El borrador fue un cuaderno lleno de sensaciones,
luego se volvió un diario de vida que arrancaba con un viaje a lo desconocido.
Al leer las crónicas nuevamente podía percibir ciertos sentimientos arraigados
entre esas líneas, son como versos que parecen dormidos pero con un poco de
motivación brillan incandescentemente. Ahí el óxido cae dejando ver que las
palabras son las llamas de esta civilización, más fuertes que cualquier defensa
armada y con la mejor potencia de fuego. La idea de cometer un error me aterra
hasta los huesos, equivocarme en una fecha o un nombre me suena a fracaso pero
peor es el hecho de que al otro no le genere nada la lectura de un texto.
Necesariamente uno se vuelve parte de esas letras que necesitan el agua de la
lectura, aparte del hecho de que alguien más con su imaginación recree la
historia contada. Así el significado de la narración cambia por completo,
siendo interpretada de diferentes formas y dando lugar a una obra nueva. El
autor de ese primer capítulo es ahora un desconocido, los personajes se
limitarían a ignorarlo mientras tratan de ver qué papel le ha sido asignado.
Hacen falta creadores, legiones de ellos que empapelen los espacios vacíos y
desalojen la pereza que ha reducido todo a fragmentos de sílabas. Es necesario
erradicar los horrores ortográficos y las incoherencias gramaticales, ello se
logra únicamente con trabajo, trabajando de forma incesante para poder pulir el
método. La otra parte de la receta, no menos importante, es la lectura de
cualquier fuente que implique acrecentar la riqueza del acervo lingüístico
hasta que uno se vuelve una máquina de derribar muros. Las excusas para no
hacer esto implicarán necesariamente una mutación aún más grande de los
vocablos, convirtiéndolos en sombras de un pasado que será expuesto como mejor
pero sin haber hecho absolutamente nada por evitar que el barco encalle. Así
que a escribir, todos esos márgenes que quedan vacíos al final del año deben
ser cubiertos, bastarán unas cuantas odas que se crucen como en un crucigrama
generando un mosaico literario.

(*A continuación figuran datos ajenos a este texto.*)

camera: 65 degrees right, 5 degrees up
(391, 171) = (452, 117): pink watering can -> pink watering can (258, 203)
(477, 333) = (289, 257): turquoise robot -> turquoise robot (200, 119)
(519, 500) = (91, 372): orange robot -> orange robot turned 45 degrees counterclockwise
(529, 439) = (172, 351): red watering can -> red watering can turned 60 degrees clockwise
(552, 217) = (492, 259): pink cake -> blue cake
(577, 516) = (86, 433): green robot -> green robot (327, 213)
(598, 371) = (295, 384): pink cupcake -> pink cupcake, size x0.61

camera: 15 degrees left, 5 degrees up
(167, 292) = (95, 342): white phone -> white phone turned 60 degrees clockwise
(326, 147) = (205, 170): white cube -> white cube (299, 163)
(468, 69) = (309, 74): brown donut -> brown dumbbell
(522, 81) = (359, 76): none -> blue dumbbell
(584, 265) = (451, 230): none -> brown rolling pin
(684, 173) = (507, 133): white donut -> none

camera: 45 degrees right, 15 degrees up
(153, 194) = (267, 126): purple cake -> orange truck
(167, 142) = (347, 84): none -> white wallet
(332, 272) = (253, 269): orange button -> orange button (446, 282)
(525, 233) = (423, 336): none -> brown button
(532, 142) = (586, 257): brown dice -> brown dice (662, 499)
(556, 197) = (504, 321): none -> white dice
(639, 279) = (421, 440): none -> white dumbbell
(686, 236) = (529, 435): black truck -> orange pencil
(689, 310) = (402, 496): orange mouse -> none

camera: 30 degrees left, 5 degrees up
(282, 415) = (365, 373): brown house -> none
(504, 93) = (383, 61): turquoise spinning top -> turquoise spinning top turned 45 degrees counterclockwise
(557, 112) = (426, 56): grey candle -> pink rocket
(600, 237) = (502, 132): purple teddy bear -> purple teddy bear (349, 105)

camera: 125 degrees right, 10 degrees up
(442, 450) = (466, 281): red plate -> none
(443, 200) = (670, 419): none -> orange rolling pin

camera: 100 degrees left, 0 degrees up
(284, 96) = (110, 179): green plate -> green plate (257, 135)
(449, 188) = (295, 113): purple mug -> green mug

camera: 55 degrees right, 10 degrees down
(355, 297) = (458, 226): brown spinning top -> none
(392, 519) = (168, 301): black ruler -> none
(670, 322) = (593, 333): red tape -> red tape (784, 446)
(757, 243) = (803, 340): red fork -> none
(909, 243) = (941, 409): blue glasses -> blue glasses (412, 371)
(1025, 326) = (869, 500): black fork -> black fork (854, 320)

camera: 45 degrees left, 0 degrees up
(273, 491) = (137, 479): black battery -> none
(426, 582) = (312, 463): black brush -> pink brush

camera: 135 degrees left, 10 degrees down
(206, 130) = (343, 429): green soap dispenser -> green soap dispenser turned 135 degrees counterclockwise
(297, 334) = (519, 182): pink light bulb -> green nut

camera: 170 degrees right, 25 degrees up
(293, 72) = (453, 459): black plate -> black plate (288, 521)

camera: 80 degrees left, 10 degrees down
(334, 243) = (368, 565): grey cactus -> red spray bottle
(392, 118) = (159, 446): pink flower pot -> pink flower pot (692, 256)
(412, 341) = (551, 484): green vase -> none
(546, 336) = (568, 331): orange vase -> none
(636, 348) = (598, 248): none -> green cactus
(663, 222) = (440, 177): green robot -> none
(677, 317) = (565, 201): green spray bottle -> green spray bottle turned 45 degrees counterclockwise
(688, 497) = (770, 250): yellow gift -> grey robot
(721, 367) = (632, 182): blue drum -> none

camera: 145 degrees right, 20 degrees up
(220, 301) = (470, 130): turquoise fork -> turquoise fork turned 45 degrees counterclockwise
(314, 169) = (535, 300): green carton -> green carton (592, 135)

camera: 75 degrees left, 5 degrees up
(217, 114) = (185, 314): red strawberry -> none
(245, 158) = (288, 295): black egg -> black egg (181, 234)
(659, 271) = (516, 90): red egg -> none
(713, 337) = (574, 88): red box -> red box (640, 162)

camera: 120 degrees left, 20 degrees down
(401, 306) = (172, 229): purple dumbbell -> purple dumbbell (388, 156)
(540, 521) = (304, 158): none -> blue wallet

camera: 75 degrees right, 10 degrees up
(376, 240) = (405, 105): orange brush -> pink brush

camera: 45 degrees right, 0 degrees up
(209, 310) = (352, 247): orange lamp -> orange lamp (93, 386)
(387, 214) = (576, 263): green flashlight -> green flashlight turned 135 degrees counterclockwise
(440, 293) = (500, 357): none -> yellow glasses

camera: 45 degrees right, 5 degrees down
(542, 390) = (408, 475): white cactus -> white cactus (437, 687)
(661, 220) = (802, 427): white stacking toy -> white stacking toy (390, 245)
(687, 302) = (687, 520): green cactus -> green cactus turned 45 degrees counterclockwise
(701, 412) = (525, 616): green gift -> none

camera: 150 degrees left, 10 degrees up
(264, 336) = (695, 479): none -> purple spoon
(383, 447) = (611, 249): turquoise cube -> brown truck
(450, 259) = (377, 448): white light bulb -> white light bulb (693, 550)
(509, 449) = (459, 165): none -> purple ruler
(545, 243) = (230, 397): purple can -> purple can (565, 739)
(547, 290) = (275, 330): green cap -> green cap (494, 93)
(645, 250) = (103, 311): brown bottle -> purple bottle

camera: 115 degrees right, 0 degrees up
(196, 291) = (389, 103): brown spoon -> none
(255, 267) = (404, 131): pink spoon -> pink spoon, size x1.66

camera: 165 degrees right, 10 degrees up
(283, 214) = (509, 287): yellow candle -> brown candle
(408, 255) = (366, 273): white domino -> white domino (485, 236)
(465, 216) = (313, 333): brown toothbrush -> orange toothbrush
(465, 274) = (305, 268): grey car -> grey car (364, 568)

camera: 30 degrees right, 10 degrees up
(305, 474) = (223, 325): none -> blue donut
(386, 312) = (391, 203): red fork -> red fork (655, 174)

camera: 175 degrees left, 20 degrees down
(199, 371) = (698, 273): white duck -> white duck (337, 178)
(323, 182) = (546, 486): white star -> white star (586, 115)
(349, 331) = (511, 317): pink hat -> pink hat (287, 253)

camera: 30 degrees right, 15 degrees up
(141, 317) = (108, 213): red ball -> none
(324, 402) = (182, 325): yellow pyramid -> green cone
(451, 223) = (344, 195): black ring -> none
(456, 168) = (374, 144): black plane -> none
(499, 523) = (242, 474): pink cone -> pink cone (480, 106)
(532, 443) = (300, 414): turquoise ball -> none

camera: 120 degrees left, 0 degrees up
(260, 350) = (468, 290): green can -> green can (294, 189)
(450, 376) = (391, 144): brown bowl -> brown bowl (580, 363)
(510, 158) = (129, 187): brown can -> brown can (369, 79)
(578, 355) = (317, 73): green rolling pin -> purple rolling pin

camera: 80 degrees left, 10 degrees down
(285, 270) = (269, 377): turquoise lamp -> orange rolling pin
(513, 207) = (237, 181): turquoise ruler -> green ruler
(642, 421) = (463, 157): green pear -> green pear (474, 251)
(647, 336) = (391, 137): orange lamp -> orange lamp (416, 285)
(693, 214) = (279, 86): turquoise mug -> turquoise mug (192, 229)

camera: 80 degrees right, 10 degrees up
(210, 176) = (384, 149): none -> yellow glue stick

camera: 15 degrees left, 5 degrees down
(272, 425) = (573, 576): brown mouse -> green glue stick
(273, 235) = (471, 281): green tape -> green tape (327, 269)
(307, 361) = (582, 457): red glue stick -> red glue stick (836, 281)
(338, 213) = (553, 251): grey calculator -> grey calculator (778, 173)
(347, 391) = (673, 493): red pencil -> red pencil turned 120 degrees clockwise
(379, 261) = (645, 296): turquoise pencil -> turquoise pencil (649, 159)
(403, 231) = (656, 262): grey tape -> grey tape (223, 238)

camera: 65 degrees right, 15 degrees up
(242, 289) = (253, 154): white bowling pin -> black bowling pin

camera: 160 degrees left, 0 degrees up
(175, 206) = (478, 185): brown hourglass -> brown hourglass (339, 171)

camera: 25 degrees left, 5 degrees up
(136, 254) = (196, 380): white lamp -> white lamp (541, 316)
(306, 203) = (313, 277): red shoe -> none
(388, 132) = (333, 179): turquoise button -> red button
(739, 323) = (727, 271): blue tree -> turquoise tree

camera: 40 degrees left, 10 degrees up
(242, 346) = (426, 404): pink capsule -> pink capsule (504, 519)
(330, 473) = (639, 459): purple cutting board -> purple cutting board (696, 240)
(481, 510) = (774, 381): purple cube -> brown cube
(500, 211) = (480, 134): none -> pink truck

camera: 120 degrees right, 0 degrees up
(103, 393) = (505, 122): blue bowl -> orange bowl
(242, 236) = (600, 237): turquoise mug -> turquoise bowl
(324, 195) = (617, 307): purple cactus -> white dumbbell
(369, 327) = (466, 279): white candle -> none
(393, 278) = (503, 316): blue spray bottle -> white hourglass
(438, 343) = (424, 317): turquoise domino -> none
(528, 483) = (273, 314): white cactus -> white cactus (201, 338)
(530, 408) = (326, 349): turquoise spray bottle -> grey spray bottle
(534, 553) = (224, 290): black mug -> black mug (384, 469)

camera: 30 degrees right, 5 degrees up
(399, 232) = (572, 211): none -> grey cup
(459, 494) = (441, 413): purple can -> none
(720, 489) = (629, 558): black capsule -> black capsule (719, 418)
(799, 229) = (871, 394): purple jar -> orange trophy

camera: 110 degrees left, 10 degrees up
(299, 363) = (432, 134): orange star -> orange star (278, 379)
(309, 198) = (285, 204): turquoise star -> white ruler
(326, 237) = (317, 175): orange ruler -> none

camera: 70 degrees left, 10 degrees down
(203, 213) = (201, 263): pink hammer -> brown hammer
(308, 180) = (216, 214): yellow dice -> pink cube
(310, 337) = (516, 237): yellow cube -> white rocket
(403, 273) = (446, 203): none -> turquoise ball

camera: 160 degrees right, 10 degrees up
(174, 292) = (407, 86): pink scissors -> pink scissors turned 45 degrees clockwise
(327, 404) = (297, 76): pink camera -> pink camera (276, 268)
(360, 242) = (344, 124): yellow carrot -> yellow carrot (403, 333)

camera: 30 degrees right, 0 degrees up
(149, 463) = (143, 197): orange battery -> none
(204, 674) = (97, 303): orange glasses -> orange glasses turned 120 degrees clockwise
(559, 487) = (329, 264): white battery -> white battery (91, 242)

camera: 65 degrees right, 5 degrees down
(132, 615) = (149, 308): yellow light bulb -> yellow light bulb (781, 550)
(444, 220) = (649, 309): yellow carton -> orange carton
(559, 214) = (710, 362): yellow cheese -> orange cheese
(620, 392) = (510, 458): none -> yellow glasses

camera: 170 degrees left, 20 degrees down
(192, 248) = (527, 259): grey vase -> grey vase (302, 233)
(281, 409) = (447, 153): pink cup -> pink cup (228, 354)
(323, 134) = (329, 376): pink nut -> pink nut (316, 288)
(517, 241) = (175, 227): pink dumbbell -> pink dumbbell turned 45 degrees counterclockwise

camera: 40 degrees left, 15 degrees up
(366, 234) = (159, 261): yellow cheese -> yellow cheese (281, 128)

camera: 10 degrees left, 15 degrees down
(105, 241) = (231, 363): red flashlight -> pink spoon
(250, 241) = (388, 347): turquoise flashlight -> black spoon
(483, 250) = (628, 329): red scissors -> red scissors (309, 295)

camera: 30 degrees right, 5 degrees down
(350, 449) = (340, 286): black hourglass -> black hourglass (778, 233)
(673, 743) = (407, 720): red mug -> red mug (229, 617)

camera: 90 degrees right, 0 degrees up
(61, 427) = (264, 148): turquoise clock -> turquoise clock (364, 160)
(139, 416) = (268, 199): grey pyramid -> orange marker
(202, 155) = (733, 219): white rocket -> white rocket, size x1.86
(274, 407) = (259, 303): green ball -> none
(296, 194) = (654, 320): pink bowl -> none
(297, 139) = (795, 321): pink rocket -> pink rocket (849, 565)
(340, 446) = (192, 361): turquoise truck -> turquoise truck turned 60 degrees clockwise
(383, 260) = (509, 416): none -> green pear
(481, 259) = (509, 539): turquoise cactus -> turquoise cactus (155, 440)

Ocupando los bordes de esas boletas que se
guardan indicando que hemos contribuido con el colector de impuestos aparte de
detener la hemorragia hídrica que se escondió todo el invierno en un
subterfugio equivalente a la napa alta. Escribiendo entre las briznas que el
sol ha secado, descubriendo al rastrillar que abajo hay un mundo lleno de vida
sobre el que debe brillar la luz al descubrir la creación de las letras.
Dejándole un mensaje al mar en la arena, lo que hará que se apure para llegar
hasta ese lugar de la playa dándole un abrazo y respondiéndonos con su canción
incesante durante las noches frías en las que su voz es la única que no se
detiene. Si el océano no se da prisa el viento con la ayuda del sol dejará el
mensaje cubierto, hasta que finalmente una sudestada le permita al azul poder
acceder a ese tesoro oculto en la arena. Hasta entonces la historia queda
sepultada esperando que el manuscrito sea leído por el curioso, quien se
volverá un cronista ávido del conocimiento que se encierra detrás de todas esas
metáforas. Bastará con repetir el ejercicio cada mañana hasta la siguiente vez
que veamos al bibliotecario o a nuestro guía ilustre en medio de esa pequeña
cosa llamada librería, la que hoy ofrece tres volúmenes gratis pero nadie
repara en ello. Los ojos se perderán en los mensajes que van cuadra abajo igual
que la dirección de esa calle, pero no hay que dejar a un lado las esperanzas.